Catherine Berael, Cabotage aquarelles et textes de Catherine Berael, avant-dire d’Anne-Marielle Wilwerth éditions Le Coudrier (18 euros, 2020)

« Rencontrer », tel serait le verbe premier de Catherine Berael si on ne devait en retenir qu’un seul.

Commencer par des adieux pour ouvrir un livre, voilà qui déjà offre des perspectives, la porte claquée faisant office de nouveaux départs : « La voiture nous attend, les portes claquent et nous nous asseyons côte à côte pour quelques heures encore… ».

Si les rêves sont froissés, les souvenirs jamais et non plus l’espérance à s’attendre à d’autres désirs.

Sans être béat, l’optimisme, prenant forme de voyage, n’est jamais loin.

Une certaine douceur imprègne ainsi les mots entre eaux douces ou salées servant de vecteur à l’alternance des récits.

Catherine se reconnait bien « dans cette ville où le ciel s’enrhume à l’envi ». Quand elle parle de Brighton, comme d’une escale, elle parle aussi de ses propres étapes « ouatées de brumes ».

Tout s’entremêle alors que, cependant, les courts textes sont physiquement séparés de titres distincts.

Les intrigues se jouent parfois inversement par rapport à l’a priori suscité par quelques mots premiers alors que c’est la chute qui fait, dans ce cas, la nouvelle.

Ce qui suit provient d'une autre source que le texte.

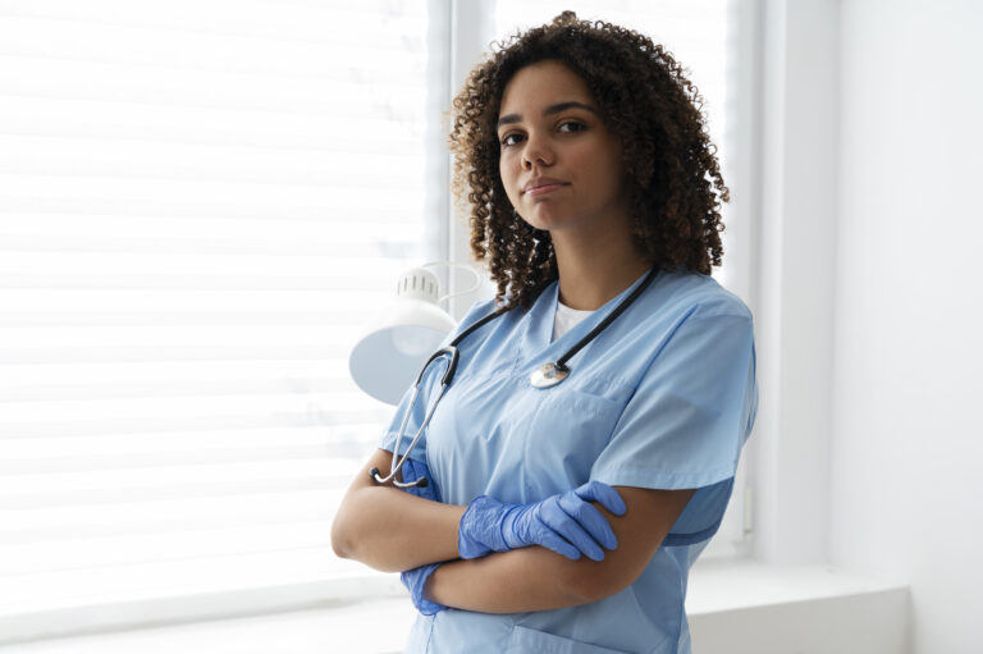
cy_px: 327
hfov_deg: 31.9
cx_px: 492
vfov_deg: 21.5
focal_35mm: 63
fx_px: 1719
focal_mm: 63
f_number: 5
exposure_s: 1/320
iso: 320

Car, en effet, « nouvelle » (en tant que genre littéraire), il y a parfois. Comme il y a aussi récit ou évocations de souvenirs qu’on devine très personnels.

Entre transport à l’intérieur de soi et à se mouvoir à la frontière des côtes, il y a « cabotage », ce mot qui résonne comme un clapotis, un mouvement d’eau ou une matière organique qui, telle une méduse sur le sable, attendrait la marée montante, l’évènement qui, in fine, corrige le destin.

Quand « Victoria Station » fait office de plaque tournante, la narratrice elle-même donne l’impression d’être en quête d’aiguillages.

Dans son texte, subtilement divisé, Catherine progresse en mettant en parallèle les mots et la vie, l’imaginaire et le vrai ressenti, ce qui rend l’ensemble intérieurement « autobiographique » en partie, même quand son personnage est masculinisé.

Dans « les ports oubliés de la (ma) mémoire », le balayage du phare marin fait office d’écriture quand, en amour aussi, la mer se mêle de tout et quelque part profite des adieux récupérant pour elle ses personnages.

De port réel en port d’âme, l’aquarelle accompagne la narratrice, en révèle silences blancs, couleurs très marines et mouvements de pinceaux rythmés, eux aussi, sur le pouls des marées :

« L’océan restera mon confident, les vagues du temps passé se rappelleront à moi. Flux et reflux, inlassablement, je retremperai mon pinceau dans le petit récipient et je peindrai la mer ».

Point de vraie solitude car le récit peut aussi se faire partage à affronter les éléments ensemble et à sortir victorieux de la destinée, « Cabotage » rimant avec voyage plutôt qu’avec naufrage.

Les récits sont documentés historiquement et précisés géographiquement dans une « non-réalité augmentée » avec brio à l’appui d’une imagination précise et maîtrisée.